C’est ainsi que les grands de ce monde croient faire quelque chose d’utile en proposant d’effacer la dette des pays pauvres. Est-ce un moyen pour eux de se débarrasser du problème et de rassurer leur conscience ?
« On ne comprend rien aux causes de la misère africaine si l’on s’obstine à l’expliquer par le vieux cliché bien-pensant des pays riches refusant d’aider les pays pauvres. À quoi servirait d’« annuler les dettes des pays pauvres », comme le réclament le pape et les ONG, si les aides versées et les prêts consentis ne sont, en fait, jamais investis dans le développement et sont instantanément virés sur les comptes étrangers des voleurs politiques ? Dans ces conditions, on peut continuer à aider pendant mille ans sans le moindre résultat. » écrit Jean-François REVEL.
Pour faire bouger les lignes il faudrait que les peuples des pays du Nord s’engagent dans ce combat et que ce soit un sujet important pour eux. L’est-il ? On constate plutôt que le consommateur occidental a peu de bienveillance pour les déshérités. Il parcourt leurs pays avec un regard compatissant mais il n’est séduit que par le soleil, les couleurs criardes et les beaux visages d’enfants en guenilles qui ne se plaignent pas, eux. Il envie leur sérénité face à leur fatalité supportée au quotidien. Il aime leur musique et leur nonchalance qui le rassurent sur leur condition, car il ne faut pas qu’il reparte avec une mauvaise opinion mais, au contraire, avec l’espoir que tout va s’arranger pour eux, même s’il n’a pas la moindre idée des moyens qu’il faudrait mettre en place pour y arriver. Ce n’est pas son sujet ni sa responsabilité. Le « Tour Operator » se gardera bien de ne pas promener ses touristes dans des zones trop déshéritées. Il contrôle tout pour qu’il garde un bon souvenir de son voyage et soit un ambassadeur enthousiaste auprès de ses amis. L’espoir réside peut-être dans le problème de l’immigration que subit actuellement l’Europe et que les peuples commencent à ne plus supporter. Espoir, car si les conditions de vie étaient meilleures en Afrique, il y aurait moins d’envie d’émigrer.
On voit sur les réseaux sociaux une carte d’Afrique datant de l’époque coloniale. Les ¾ du continent sont assujettis à un pays européen, France, Grande-Bretagne, Allemagne, Portugal essentiellement. Le commentaire accompagnant est : « On comprend mieux pourquoi les Africains nous en veulent » ou « On les a colonisés, à leur tour à présent de nous coloniser » etc. Autant de commentaires de repentance justifiant notre culpabilité.

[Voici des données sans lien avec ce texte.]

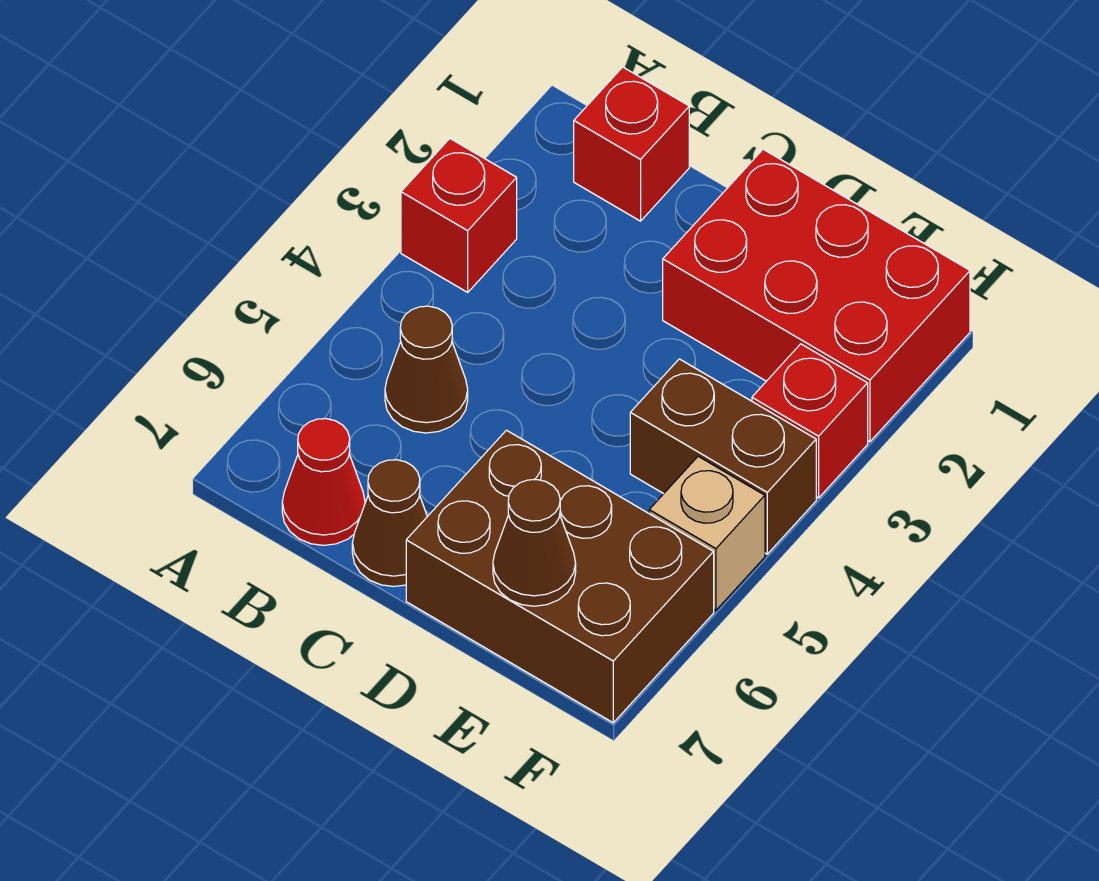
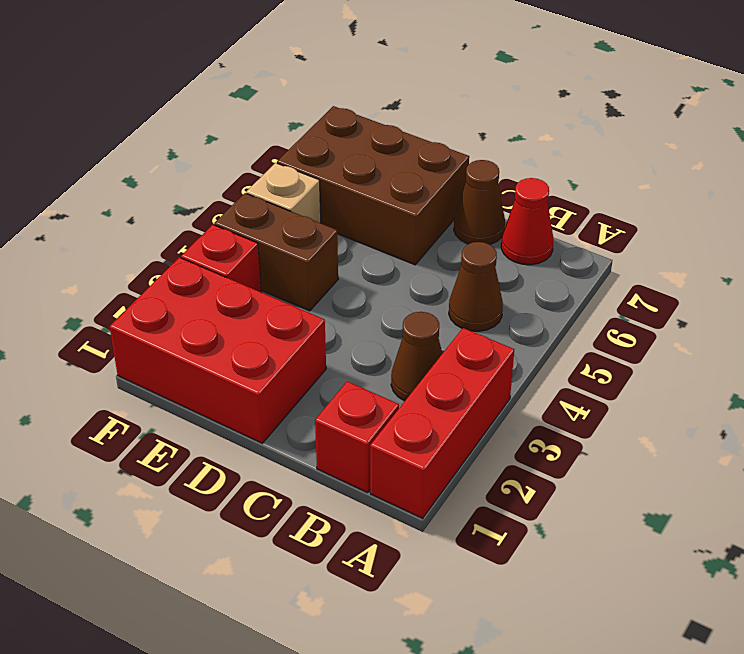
red 1x1 brick [401,139,517,292] -> red 1x3 brick [370,328,514,518]
brown 1x1 cone [493,480,576,606] -> brown 1x1 cone moved to [391,312,442,401]

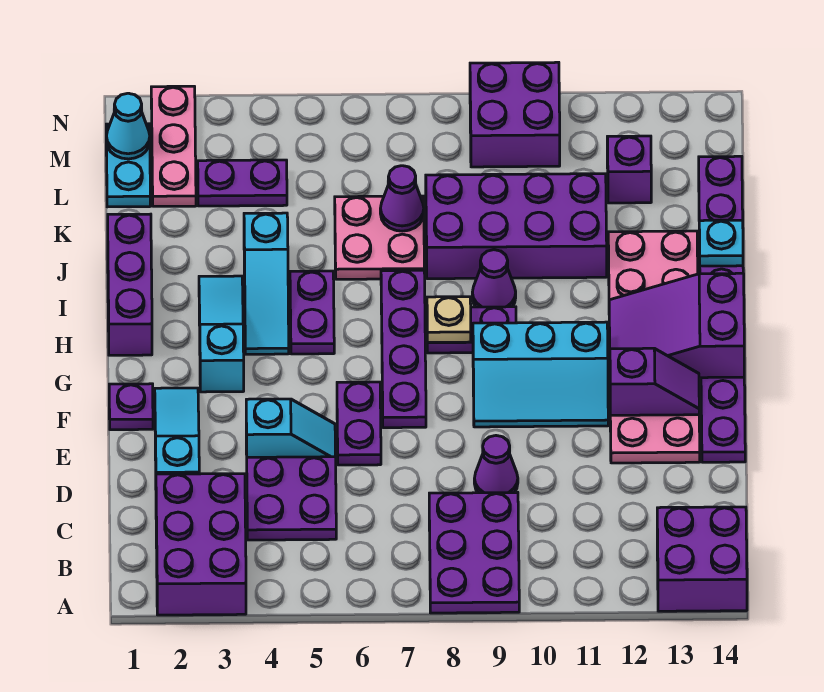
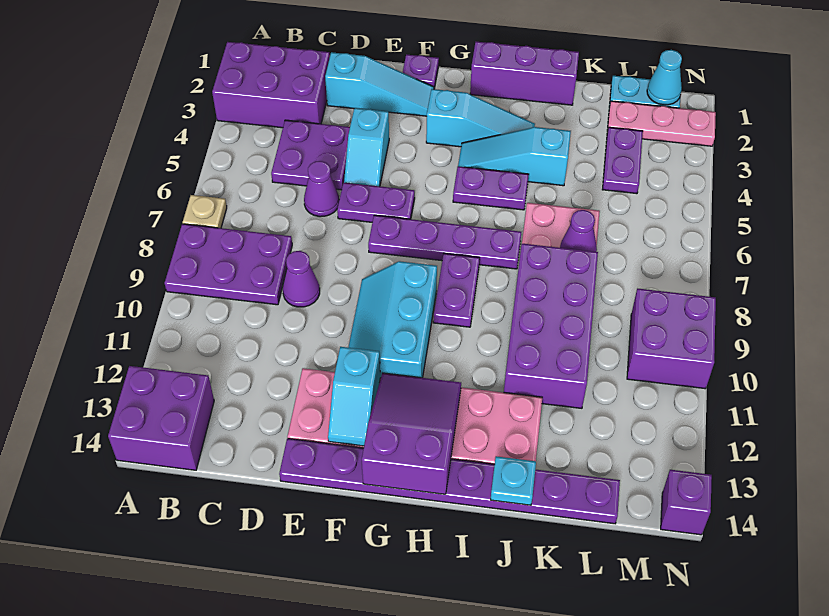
purple 1x2 slope [610,348,699,415] -> cyan 1x2 slope [328,347,380,446]
tan 1x1 plate [427,297,471,342] -> tan 1x1 plate moved to [183,195,227,228]
purple 1x1 cone [472,250,516,307] -> purple 1x1 cone moved to [304,161,339,217]
purple 1x1 brick [607,136,651,203] -> purple 1x1 brick moved to [661,470,712,535]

Ce sont des raisonnements un peu simplistes. D’abord, parce que toute l’histoire de l’humanité n’est faite que de conquêtes et d’empires érigés puis défaits. Ensuite parce que les colonisations n’ont pas apporté que des désagréments. L’apport de connaissances culturelles ou scientifiques permettent des avancées réelles – voir le droit romain chez les Gaulois. Mais surtout parce que ce discours n’améliore en rien les conditions de vie des Africains. Il satisfait la bonne conscience de certains anciens colonisateurs qui ne voient dans cette épopée que du mal. Et il permet de ne rien engager. L’émigration n’est jamais un plaisir pour ceux qui prennent des risques pour fuir leur pays. Si l’homme occidental veut être utile, c’est en contribuant à mettre en place les conditions de développement des économies africaines pour que ces populations restent chez elles avec joie, près de leurs proches, confiant de leurs coutumes et de leurs habitudes. Là est l’enjeu. Faire son mea-culpa n’améliorera pas leur quotidien. Les paroles nourrissent l’esprit, pas le ventre de ceux qui ont faim.
Détourner les esprits des citoyens vers le futile permet d’éviter des prises de conscience qui dérangent.